Do more intelligent beings exist?

by phil on Thursday Mar 27, 2003 5:58 PM

Do more intelligent beings exist? (terse version)

I promised earlier that I would explain a theory on how we can figure out whether smarter aliens exist or not in our universe. This is going to be extremely terse and probably inaccessible to those unfamiliar with Kurzweil's Law of Accelerating Returns. Anyways, here it goes.

The Law of Accelerating Returns states that order increases exponentially over time. If this exponential curve is smooth, as it has been with things like Moore's Law and others, then we can extrapolate back into time. Now, if, upon extrapolating back, we find that the curve is flat too early (i.e. a few billion years past the big bang), then we know that we are not at the bleeding edge of accelerating order in the universe. This situation is similar to parallel evolution of humans vs. dolphins. Dolphins and humans diverged from different classes of life forms. Humans are on the edge of Earth's accelerating order, while as dolphins have been left behind--so it would seem. Dolphins are still evolving and so are humans, but humans have a steeper order curve, while as dolphins still have yet to break out into faster forms of intelligence. i.e. We have cultures, computers, innovation, creativity, while as dolphins are only up to basic communication. Needless to say, if you removed the humans right now, you'd be taking a few steps back on Earth's progress and whatever is at the edge will continue from a more shallow curve of progress, but would still march forward nonetheless.

So, scenario 1: You measure the amount and rate of change of order on Earth. Then you extrapolate the curve back into time and find that it stops more than a billion years after the big bang. That means that in the universe as a whole, there exists order and intelligence greater than ours somewhere else. Since the curve started right from the big bang, then there must exist intelligence an order in the universe far greater than what is present here on Earth a curve were to have started right from the big bang, it would be much further up by now than where we are.

Scenario 2: You measure the amount and rate of change of order on Earth.
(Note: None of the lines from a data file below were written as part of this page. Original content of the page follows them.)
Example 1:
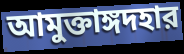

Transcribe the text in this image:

আমুক্তাঙ্গদহার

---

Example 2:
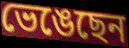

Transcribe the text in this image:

ভেঙেছেন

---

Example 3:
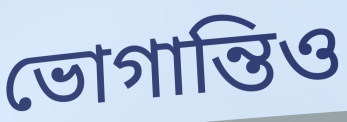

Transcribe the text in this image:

ভোগান্তিও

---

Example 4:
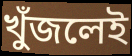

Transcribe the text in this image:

খুঁজলেই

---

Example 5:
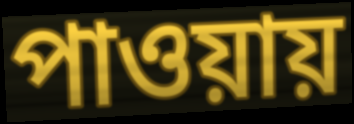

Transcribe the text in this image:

পাওয়ায়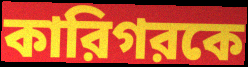
কারিগরকে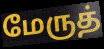
மேருத்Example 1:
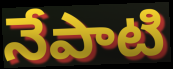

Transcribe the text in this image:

నేపాటి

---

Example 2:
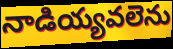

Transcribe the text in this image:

నాడియ్యవలెను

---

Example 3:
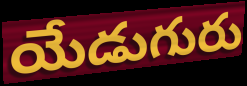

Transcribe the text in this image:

యేడుగురు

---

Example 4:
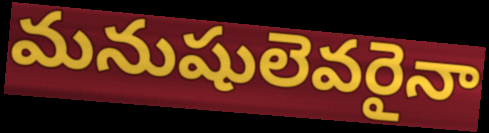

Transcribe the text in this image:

మనుషులెవరైనా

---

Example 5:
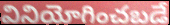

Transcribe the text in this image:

వినియోగించబడే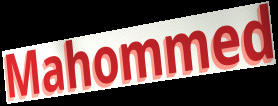
Mahommed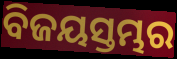
ବିଜୟସ୍ତମ୍ଭର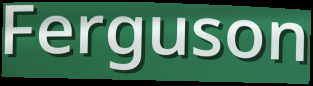
FergusonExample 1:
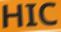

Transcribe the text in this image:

HIC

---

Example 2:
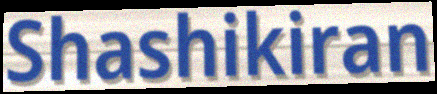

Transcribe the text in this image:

Shashikiran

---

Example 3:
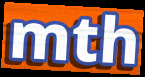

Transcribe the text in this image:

mth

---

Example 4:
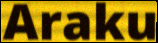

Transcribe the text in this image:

Araku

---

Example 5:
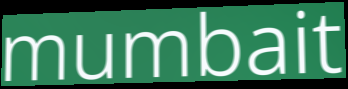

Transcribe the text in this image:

mumbaitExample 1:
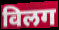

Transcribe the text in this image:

विलग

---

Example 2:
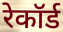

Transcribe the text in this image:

रेकॉर्ड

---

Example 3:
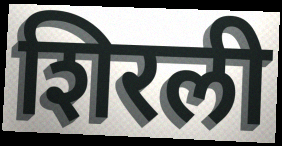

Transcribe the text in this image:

शिरली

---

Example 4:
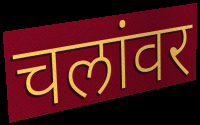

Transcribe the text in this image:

चलांवर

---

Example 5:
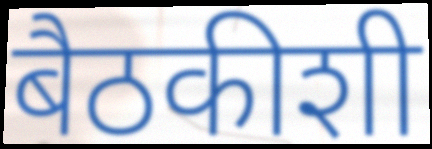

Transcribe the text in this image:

बैठकीशी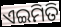
ଏଇମିତି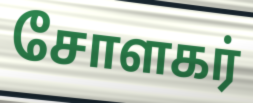
சோளகர்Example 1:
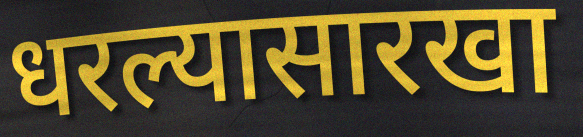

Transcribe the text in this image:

धरल्यासारखा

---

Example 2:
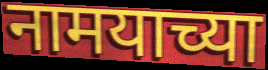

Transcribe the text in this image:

नामयाच्या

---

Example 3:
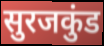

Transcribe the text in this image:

सुरजकुंड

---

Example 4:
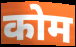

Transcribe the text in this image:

कोम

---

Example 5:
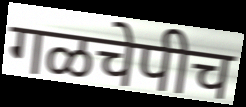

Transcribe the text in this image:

गळचेपीच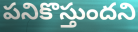
పనికొస్తుందని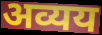
अव्ययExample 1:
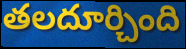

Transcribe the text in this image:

తలదూర్చింది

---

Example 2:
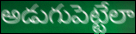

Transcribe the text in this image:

అడుగుపెట్టేలా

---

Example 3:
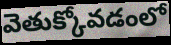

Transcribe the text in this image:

వెతుక్కోవడంలో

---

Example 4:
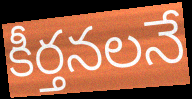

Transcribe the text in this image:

కీర్తనలనే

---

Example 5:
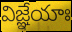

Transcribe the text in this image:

విజ్ఞేయాః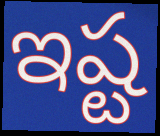
ఇష్ట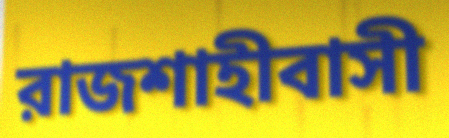
রাজশাহীবাসী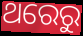
ଥରେରୁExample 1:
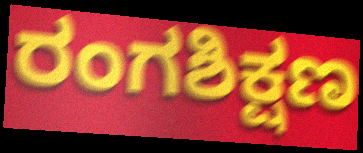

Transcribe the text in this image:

ರಂಗಶಿಕ್ಷಣ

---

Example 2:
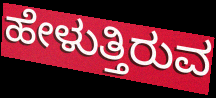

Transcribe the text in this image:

ಹೇಳುತ್ತಿರುವ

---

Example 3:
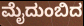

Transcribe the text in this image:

ಮೈದುಂಬಿದ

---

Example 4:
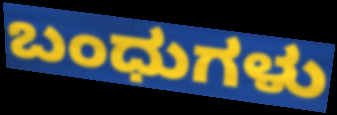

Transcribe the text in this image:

ಬಂಧುಗಳು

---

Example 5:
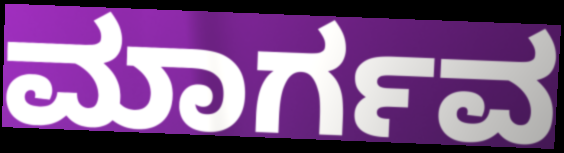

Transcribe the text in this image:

ಮಾರ್ಗವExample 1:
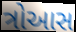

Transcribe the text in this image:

ત્રોઆસ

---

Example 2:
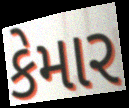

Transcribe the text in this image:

કેમાર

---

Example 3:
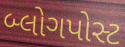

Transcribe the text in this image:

બ્લોગપોસ્ટ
You extrapolate the curve back and find that it starts right when the big bang happened. This means that we represent the best of the universe. Everything else that is happening in the world are probably like dolphins, eons away from being up to speed in progress as we are.
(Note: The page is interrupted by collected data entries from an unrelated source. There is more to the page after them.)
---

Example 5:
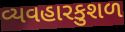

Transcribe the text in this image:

વ્યવહારકુશળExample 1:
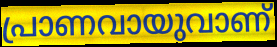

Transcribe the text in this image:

പ്രാണവായുവാണ്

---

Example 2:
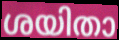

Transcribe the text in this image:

ശയിതാ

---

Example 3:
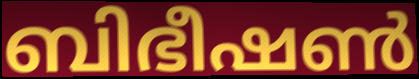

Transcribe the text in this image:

ബിഭീഷൺ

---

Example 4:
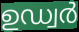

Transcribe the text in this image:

ഉഡ്വർ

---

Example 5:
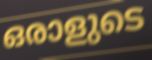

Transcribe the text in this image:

ഒരാളുടെ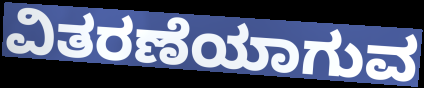
ವಿತರಣೆಯಾಗುವ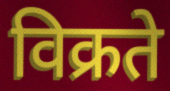
विक्रते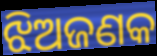
ଝିଅଜଣକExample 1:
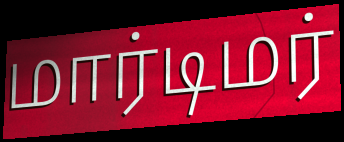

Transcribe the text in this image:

மார்டிமர்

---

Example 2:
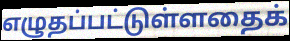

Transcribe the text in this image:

எழுதப்பட்டுள்ளதைக்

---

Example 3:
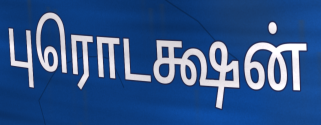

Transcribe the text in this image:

புரொடக்ஷன்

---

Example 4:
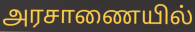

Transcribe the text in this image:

அரசாணையில்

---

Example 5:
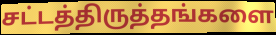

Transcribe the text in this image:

சட்டத்திருத்தங்களை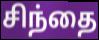
சிந்தைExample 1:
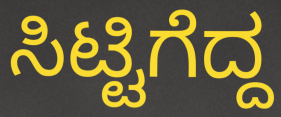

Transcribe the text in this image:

ಸಿಟ್ಟಿಗೆದ್ದ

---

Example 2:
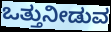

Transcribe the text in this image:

ಒತ್ತುನೀಡುವ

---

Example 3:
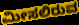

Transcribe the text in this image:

ಮೀಸಲಿರುವ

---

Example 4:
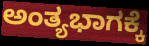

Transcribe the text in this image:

ಅಂತ್ಯಭಾಗಕ್ಕೆ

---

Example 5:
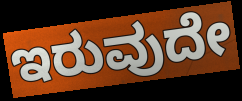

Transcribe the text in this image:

ಇರುವುದೇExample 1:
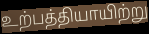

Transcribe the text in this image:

உற்பத்தியாயிற்று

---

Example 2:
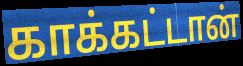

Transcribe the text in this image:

காக்கட்டான்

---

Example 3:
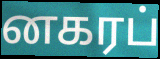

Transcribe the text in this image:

னகரப்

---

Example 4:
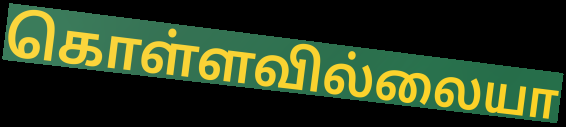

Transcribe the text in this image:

My guess is that there are definitely at least other lesser life forms out there. It's a big universe, there must be bacteria somewhere at the very least. Humans are not the only life form on Earth, likewise, Earth is not the only planet inhabited with life. However, like Kurzweil, I think, said, life, like other things, is probably both rare and plentiful. If you think about the amount of life on Earth per mass of Earth, life is an extremely miniscule portion of it. Yet, life, to us, is everywhere.
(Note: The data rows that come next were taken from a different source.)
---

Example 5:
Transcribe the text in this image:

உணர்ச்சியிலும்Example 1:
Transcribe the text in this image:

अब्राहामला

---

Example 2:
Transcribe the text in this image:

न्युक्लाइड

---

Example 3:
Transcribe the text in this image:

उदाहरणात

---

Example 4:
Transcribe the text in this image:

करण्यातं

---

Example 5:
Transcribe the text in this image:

I apologize that this "proof" is poorly sketched, but hopefully, if you have some familarity of the concepts, you can get gist of what I'm getting at and maybe explain it better. Note, though, it's based on a pretty big assumption that is as of yet, not entirely proven. This assumption is that in any closed system the amount of order in that system increases exponentially over time. I've played a lot of mental games, trying to disprove this or find ways in which the speed of order could change outside a certain "pace," but I've always returned back to a belief in this exponential increase. But, since I lack the articulation to explain my belief, my faith in the Law of Accelerating Returns is just that, faith.